Un’assoluzione mascherata da condanna

Sulla carta, la decisione sembra addossare al Ministro Nordio la responsabilità della scarcerazione. Nella sostanza, denuncia Baobab Experience, lo assolve: «Se la legge era scritta male, se conteneva delle lacune, allora Nordio è perdonato: la responsabilità si sposta dalla scelta politica al difetto tecnico della norma. Le nuove regole valgono solo da qui in avanti – nessuna scusa sarà più accettata in futuro – ma per ciò che è già accaduto il conto non viene presentato a nessuno».

Per l’associazione si tratta di una mossa che sa di pura “ragion di Stato”, un vero e proprio regalo costituzionale al Governo Meloni. Nei prossimi mesi l’Italia dovrà rispondere davanti alle Nazioni Unite della violazione dello Statuto della CPI proprio per aver liberato Almasri: ora l’esecutivo ha la giustificazione di cui aveva bisogno per salvare la faccia davanti alla comunità internazionale.

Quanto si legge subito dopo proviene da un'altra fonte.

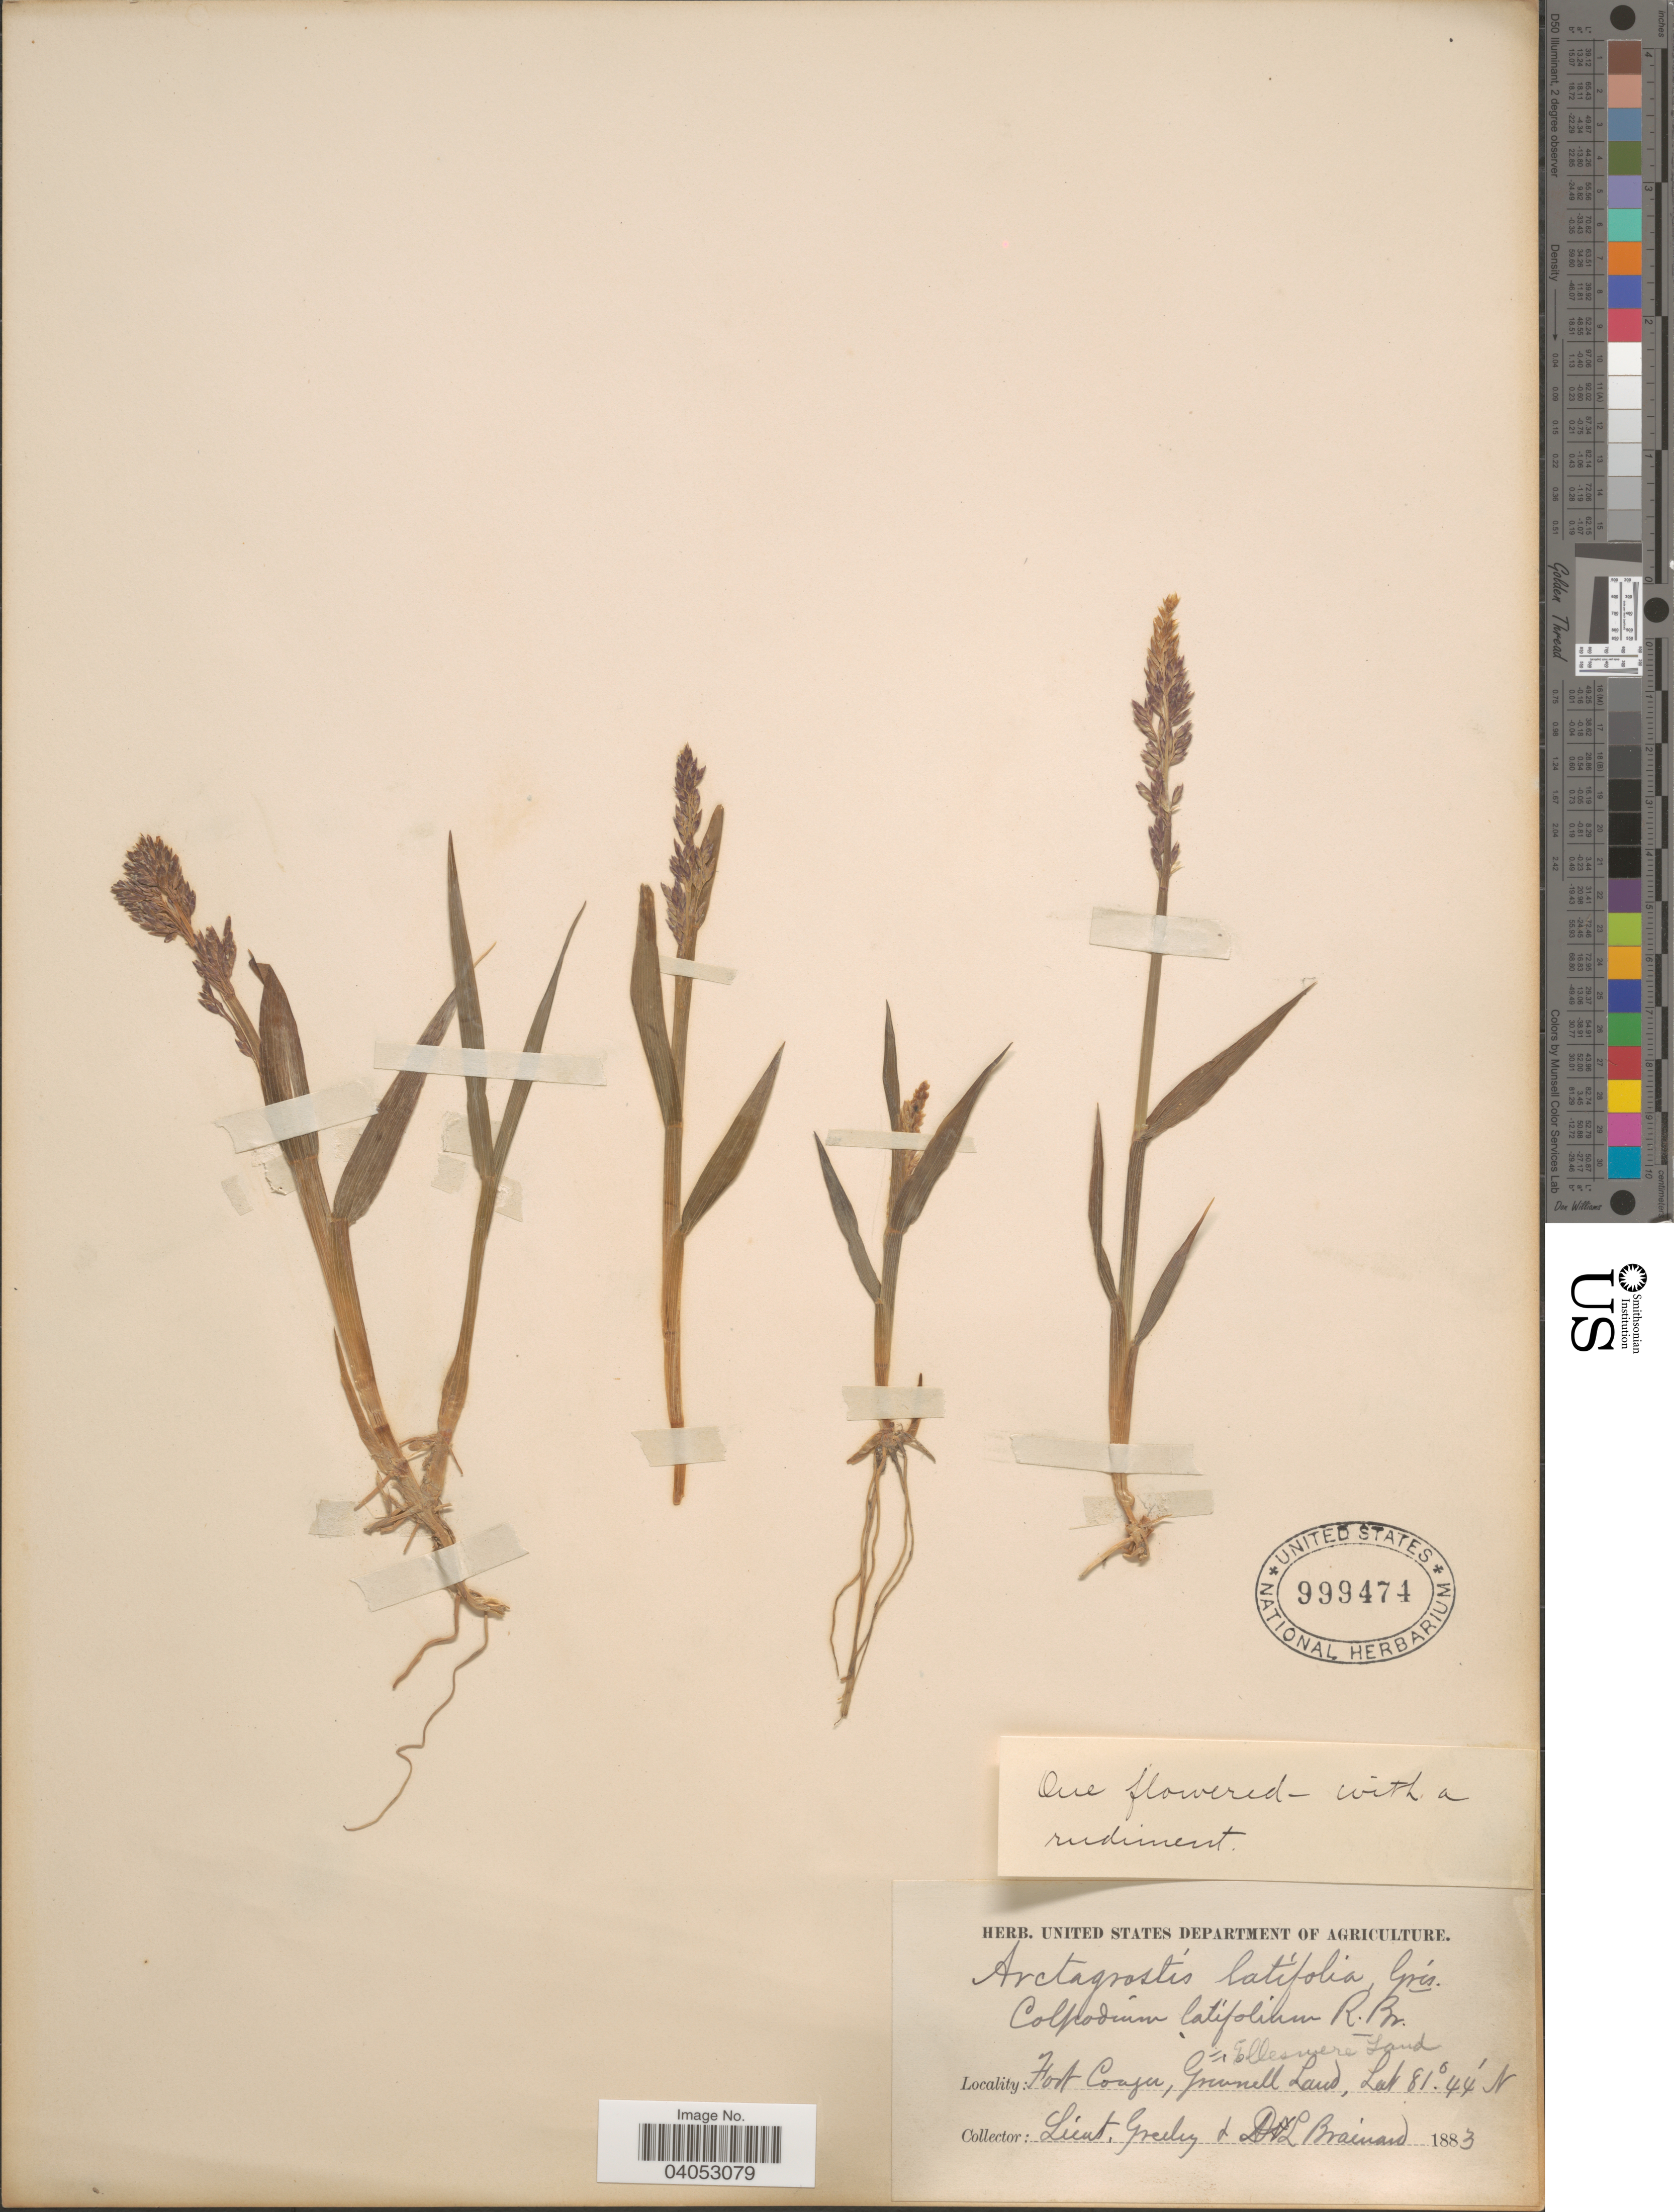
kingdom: Plantae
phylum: Tracheophyta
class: Liliopsida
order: Poales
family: Poaceae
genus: Arctagrostis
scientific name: Arctagrostis latifolia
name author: (R. Br.) Griseb.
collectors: L. Greeley & D. Brainard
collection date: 1883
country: Canada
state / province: Nunavut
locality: Fort Conger, Grinnell Land. Ellesmere Land.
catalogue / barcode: US 999474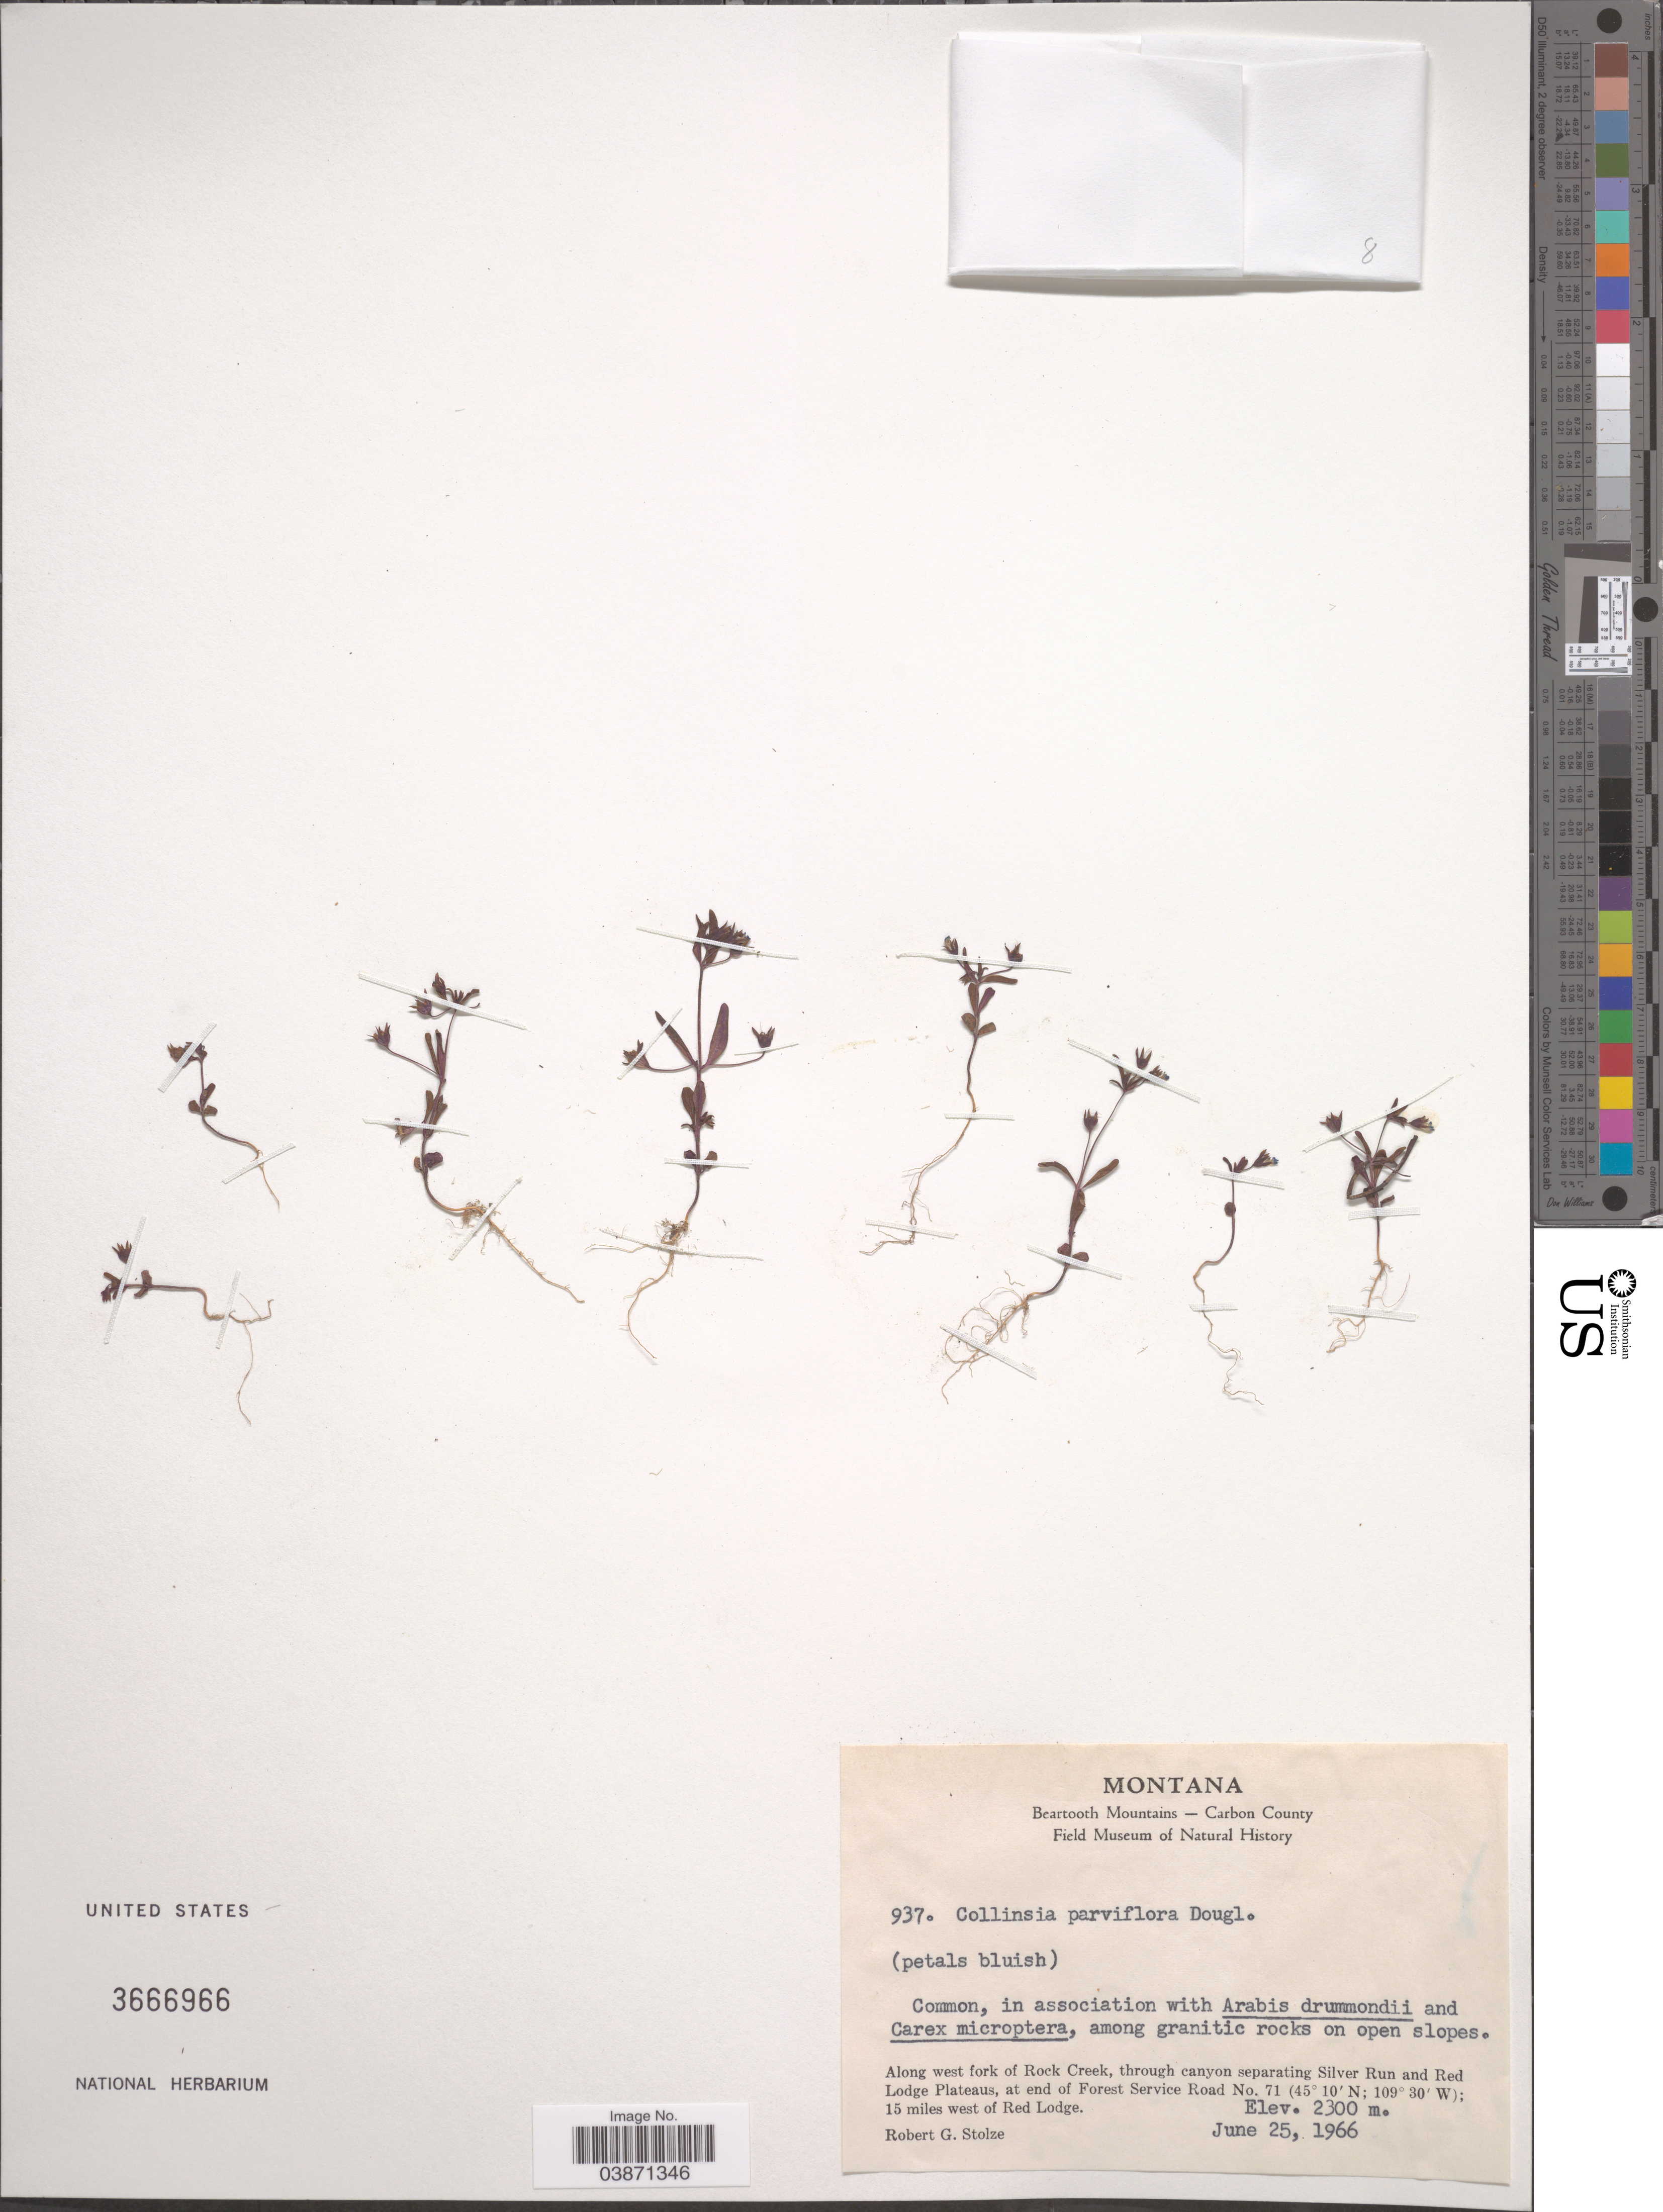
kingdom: Plantae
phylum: Tracheophyta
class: Magnoliopsida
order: Lamiales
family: Plantaginaceae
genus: Collinsia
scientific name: Collinsia parviflora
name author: Douglas ex Lindl.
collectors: R. G. Stolze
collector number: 937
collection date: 1966-06-25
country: United States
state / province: Montana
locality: Beartooth Mountains- Carbon County. On open slopes. Along west fork of Rock Creek, through canyon separating Silver Run and Red Lodge Plateaus, at end of Forest Service Road No. 17; 15 miles west of Red Lodge.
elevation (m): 2300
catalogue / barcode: US 3666966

«Bastava un’interpretazione costituzionalmente orientata»

La verità prospettata alla Corte costituzionale da Baobab Experience insieme a Lam Magok è però un’altra. Come spiegano gli avvocati Antonello Ciervo e Francesco Romeo, «anche nell’apparente silenzio della legge italiana, era sufficiente applicare le norme dello Statuto della Corte Penale Internazionale attraverso un’interpretazione costituzionalmente orientata». Le norme dello Statuto prevedono infatti che gli atti possano arrivare alla Corte non solo per il tramite del Ministro, ma anche attraverso Interpol e polizia. Ed è proprio per questa via che gli atti erano pervenuti alla Corte d’appello di Roma in tempo utile per la decisione sulla consegna del criminale libico.

«L’articolo 3 della legge 237/2012 – proseguono i legali – rinvia, per quanto non previsto nel testo legislativo, alle norme del codice di procedura penale, tra cui l’art. 716 c.p.p., che permette l’arresto d’urgenza da parte della polizia giudiziaria e consente alla Corte d’appello di decidere in via d’urgenza sulla convalida dell’arresto e solo dopo di informare il Ministro della Giustizia».

«Del resto – concludono – ritenere che l’autorità giudiziaria possa attivarsi solo dopo un input ministeriale, ignorando un mandato d’arresto già emesso dalla CPI e trasmesso tramite Interpol, cancella il principio di leale collaborazione tra l’Italia e le Corti internazionali, riducendo la nostra adesione alla CPI a una mera scatola vuota».

Al di là dei tecnicismi, per l’associazione conclusione è politica. Se la legge è incostituzionale, Nordio non ha commesso reati – a differenza di quanto ritenuto dal Tribunale dei Ministri – e il governo italiano eviterà le sanzioni ONU.

Baobab Experience annuncia che non intende fermarsi. Insieme a Lam Magok porteranno avanti la battaglia in sede civile, con una richiesta di condanna contro il Governo italiano per aver liberato Almasri e per aver negato alle vittime il diritto di avere giustizia.